[REQUEST]: Render the lines below as a JSON list of strings, with one string for each line and blank lines omitted. Leave the pictures out of the list.
-- Opening Marker --
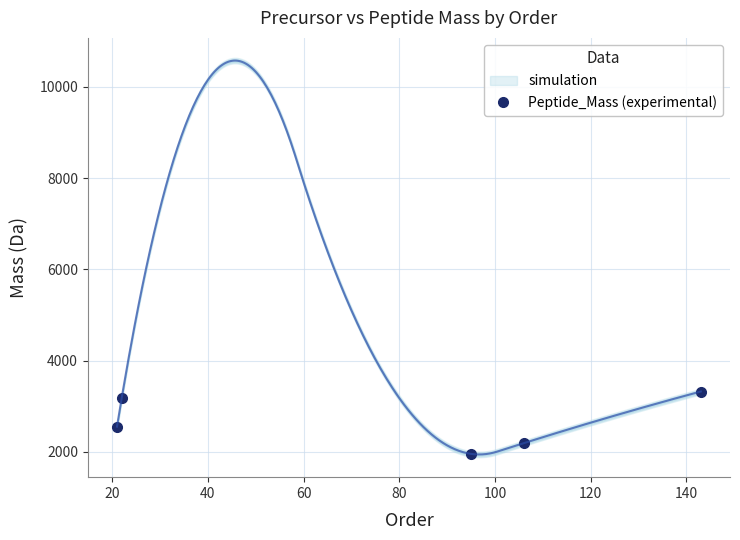

Count the number of categories in the chart.

5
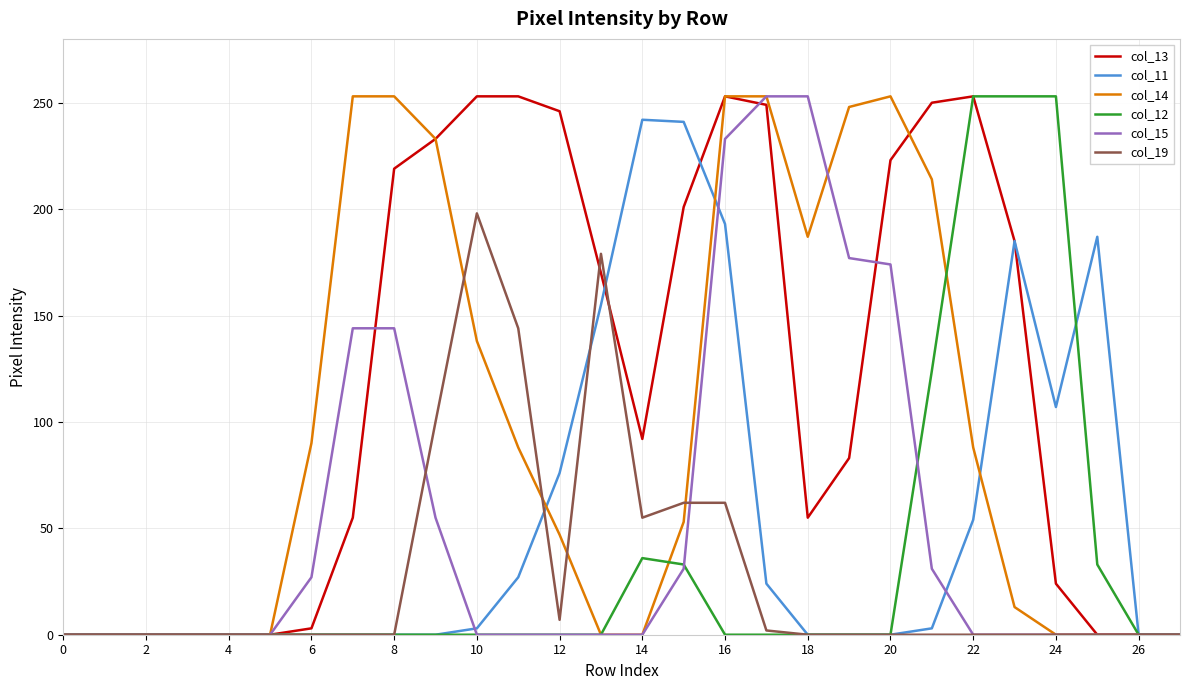

How many lines are shown in the chart?

6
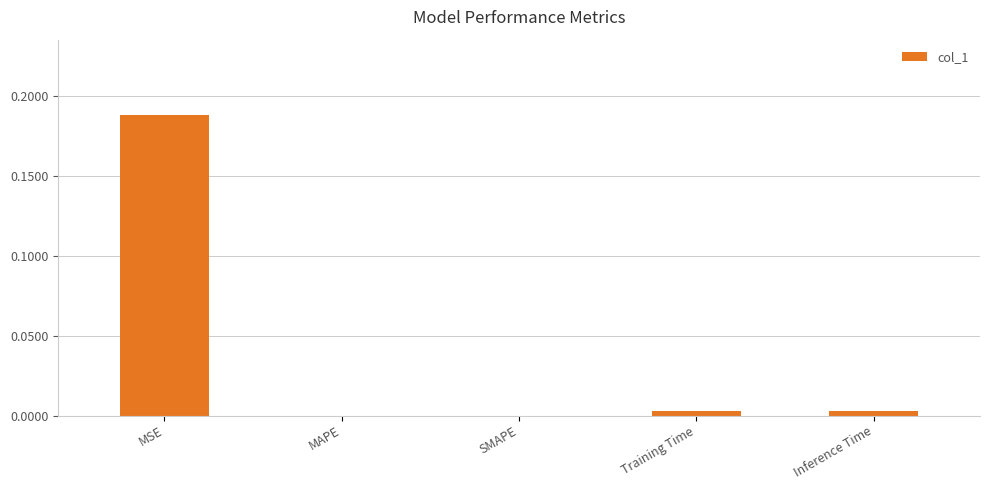

Which category has the highest value across all series?

MSE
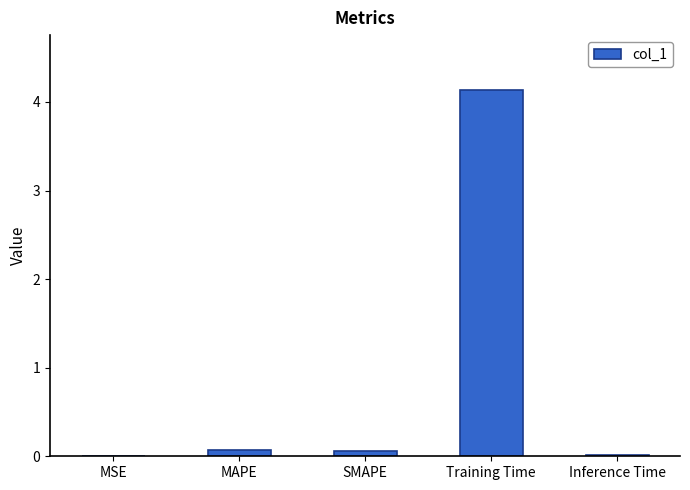

Is it true that the value at Inference Time is 0.0?

True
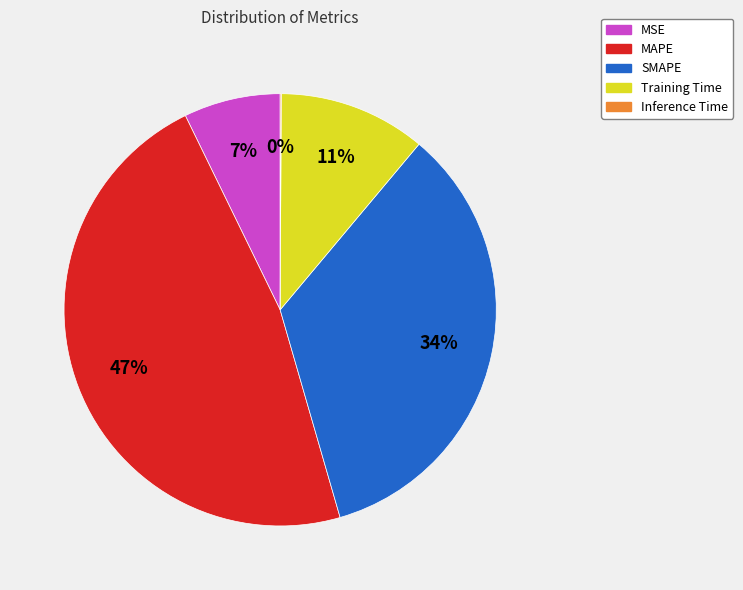

Do SMAPE and MAPE together represent more than half of the pie?

Yes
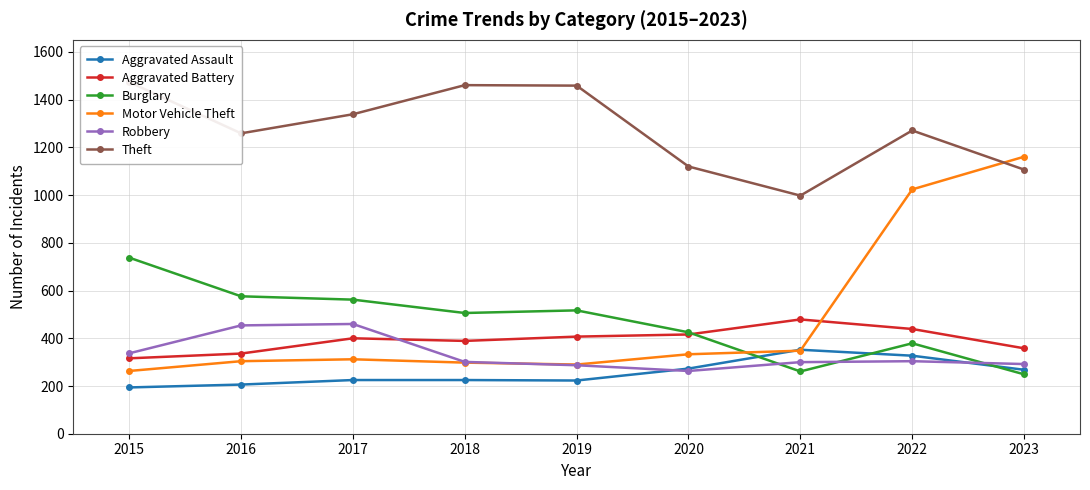

Is the value of Robbery at 2021 greater than the value of Aggravated Battery at 2015?

No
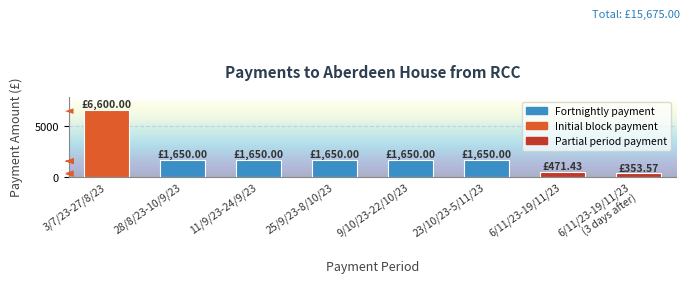

What is the change in value from 28/8/23-10/9/23 to 6/11/23-19/11/23?

-1178.6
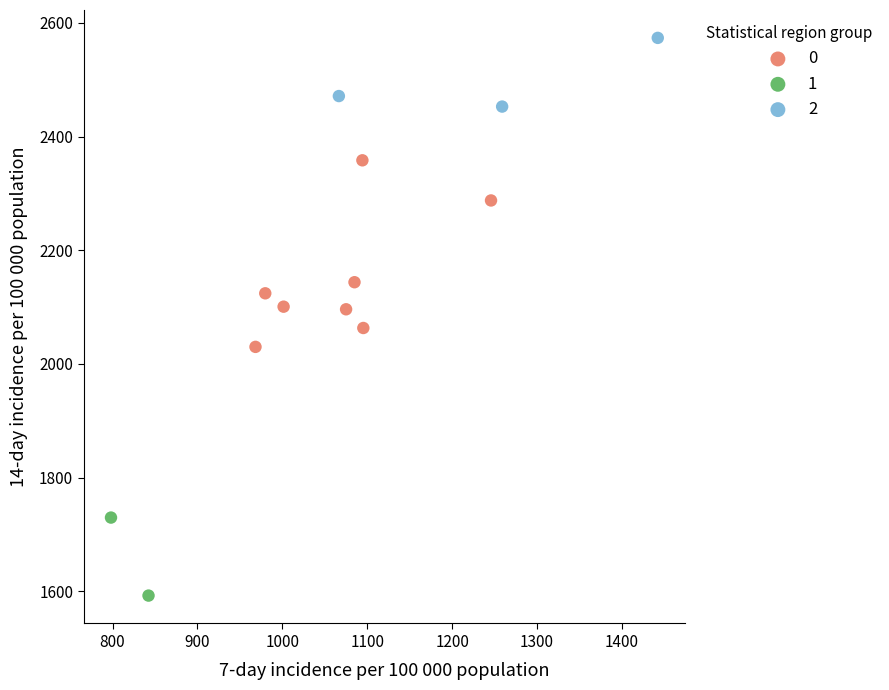

What are all the series names shown in the legend?

0, 1, 2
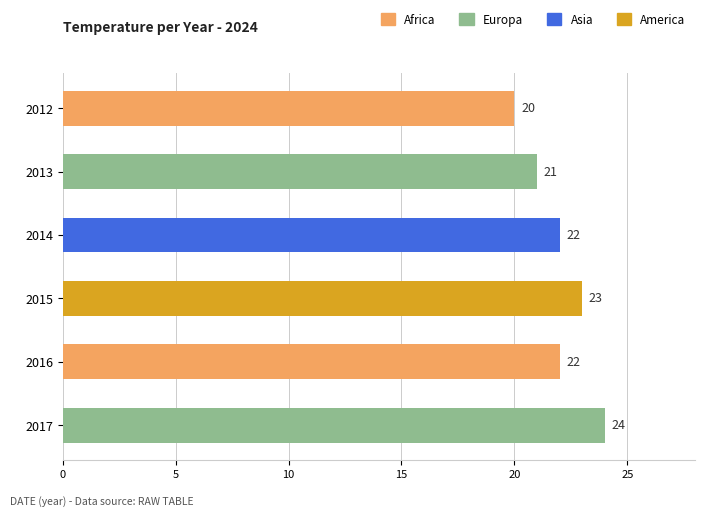

Reading top to bottom, what are all the values shown in this chart?

2012=20	2013=21	2014=22	2015=23	2016=22	2017=24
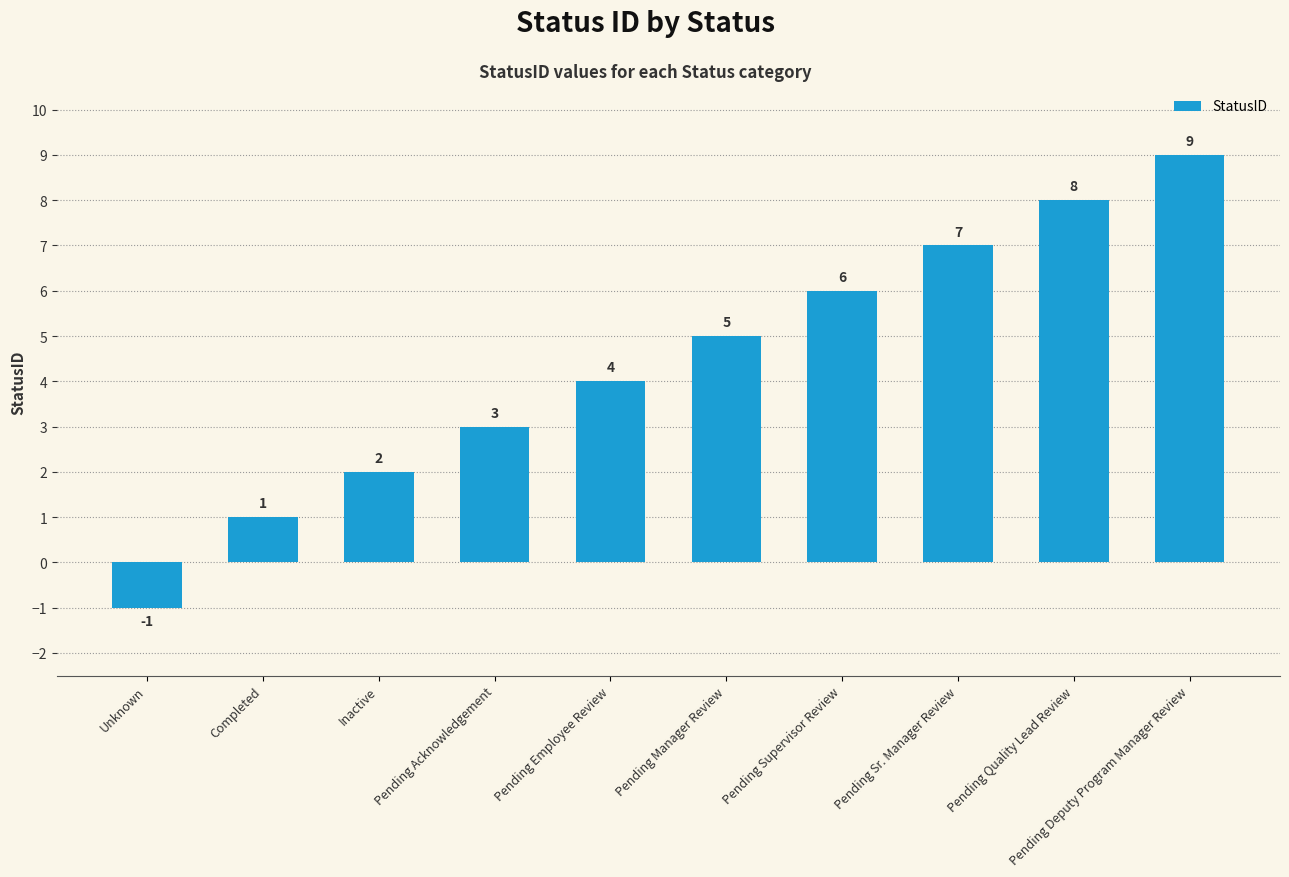

Reading left to right, list all the values displayed in this chart.

-1	1	2	3	4	5	6	7	8	9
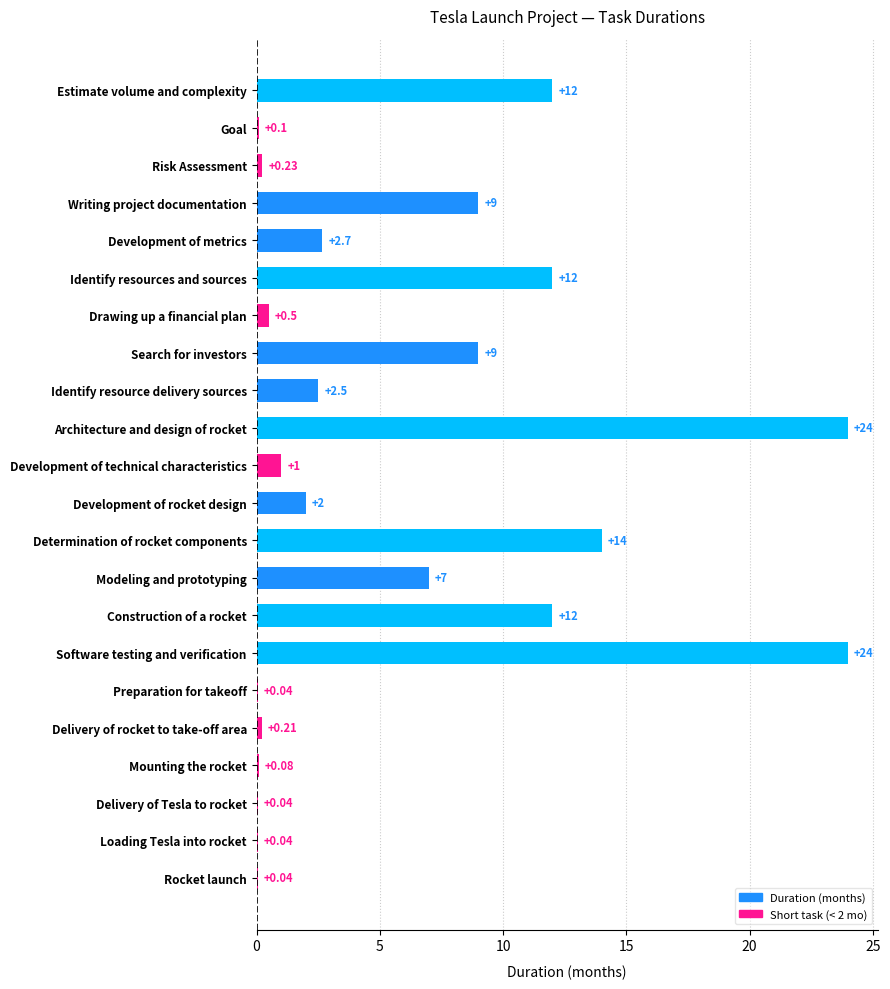

Which has a higher value, Goal or Development of metrics?

Development of metrics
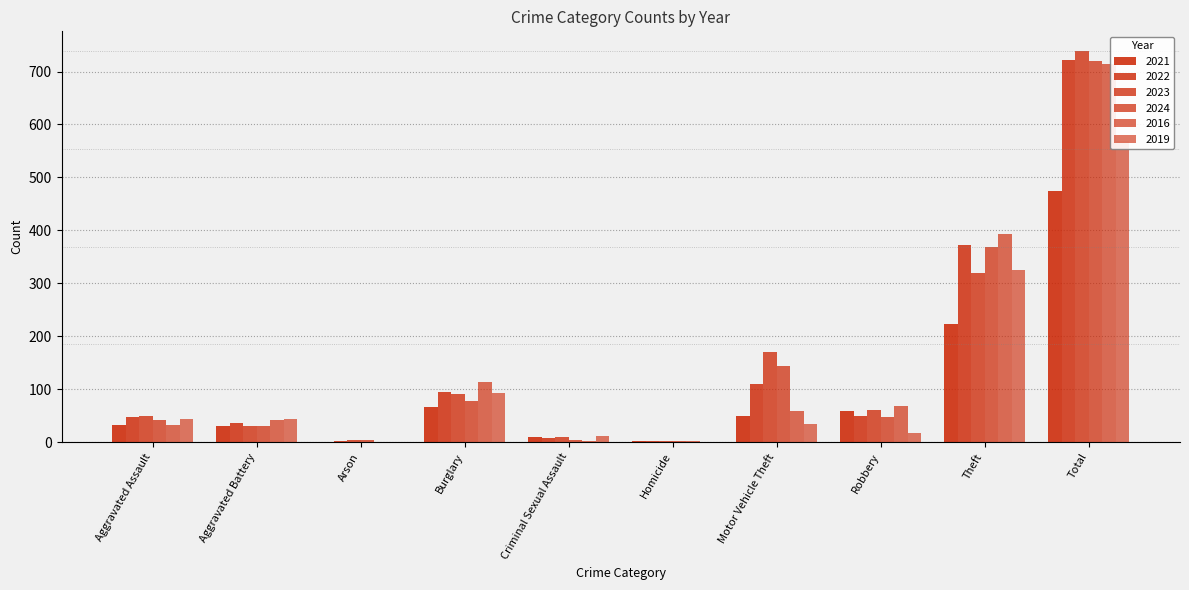

Reading left to right, transcribe all the data shown in this chart.

2021: Aggravated Assault=32	Aggravated Battery=31	Arson=0	Burglary=67	Criminal Sexual Assault=10	Homicide=2	Motor Vehicle Theft=49	Robbery=59	Theft=224	Total=474
2022: Aggravated Assault=48	Aggravated Battery=36	Arson=2	Burglary=95	Criminal Sexual Assault=7	Homicide=2	Motor Vehicle Theft=110	Robbery=50	Theft=372	Total=722
2023: Aggravated Assault=50	Aggravated Battery=30	Arson=5	Burglary=91	Criminal Sexual Assault=9	Homicide=3	Motor Vehicle Theft=171	Robbery=61	Theft=319	Total=739
2024: Aggravated Assault=41	Aggravated Battery=31	Arson=4	Burglary=77	Criminal Sexual Assault=5	Homicide=3	Motor Vehicle Theft=143	Robbery=47	Theft=369	Total=720
2016: Aggravated Assault=32	Aggravated Battery=41	Arson=1	Burglary=113	Criminal Sexual Assault=3	Homicide=2	Motor Vehicle Theft=59	Robbery=69	Theft=394	Total=714
2019: Aggravated Assault=43	Aggravated Battery=44	Arson=1	Burglary=92	Criminal Sexual Assault=11	Homicide=0	Motor Vehicle Theft=35	Robbery=17	Theft=325	Total=568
-- Closing Marker --
[REPLY]:
[
  "Count the number of categories in the chart.",
  "5",
  "How many lines are shown in the chart?",
  "6",
  "Which category has the highest value across all series?",
  "MSE",
  "Is it true that the value at Inference Time is 0.0?",
  "True",
  "Do SMAPE and MAPE together represent more than half of the pie?",
  "Yes",
  "Is the value of Robbery at 2021 greater than the value of Aggravated Battery at 2015?",
  "No",
  "What is the change in value from 28/8/23-10/9/23 to 6/11/23-19/11/23?",
  "-1178.6",
  "What are all the series names shown in the legend?",
  "0, 1, 2",
  "Reading top to bottom, what are all the values shown in this chart?",
  "2012=20\t2013=21\t2014=22\t2015=23\t2016=22\t2017=24",
  "Reading left to right, list all the values displayed in this chart.",
  "-1\t1\t2\t3\t4\t5\t6\t7\t8\t9",
  "Which has a higher value, Goal or Development of metrics?",
  "Development of metrics",
  "Reading left to right, transcribe all the data shown in this chart.",
  "2021: Aggravated Assault=32\tAggravated Battery=31\tArson=0\tBurglary=67\tCriminal Sexual Assault=10\tHomicide=2\tMotor Vehicle Theft=49\tRobbery=59\tTheft=224\tTotal=474",
  "2022: Aggravated Assault=48\tAggravated Battery=36\tArson=2\tBurglary=95\tCriminal Sexual Assault=7\tHomicide=2\tMotor Vehicle Theft=110\tRobbery=50\tTheft=372\tTotal=722",
  "2023: Aggravated Assault=50\tAggravated Battery=30\tArson=5\tBurglary=91\tCriminal Sexual Assault=9\tHomicide=3\tMotor Vehicle Theft=171\tRobbery=61\tTheft=319\tTotal=739",
  "2024: Aggravated Assault=41\tAggravated Battery=31\tArson=4\tBurglary=77\tCriminal Sexual Assault=5\tHomicide=3\tMotor Vehicle Theft=143\tRobbery=47\tTheft=369\tTotal=720",
  "2016: Aggravated Assault=32\tAggravated Battery=41\tArson=1\tBurglary=113\tCriminal Sexual Assault=3\tHomicide=2\tMotor Vehicle Theft=59\tRobbery=69\tTheft=394\tTotal=714",
  "2019: Aggravated Assault=43\tAggravated Battery=44\tArson=1\tBurglary=92\tCriminal Sexual Assault=11\tHomicide=0\tMotor Vehicle Theft=35\tRobbery=17\tTheft=325\tTotal=568"
]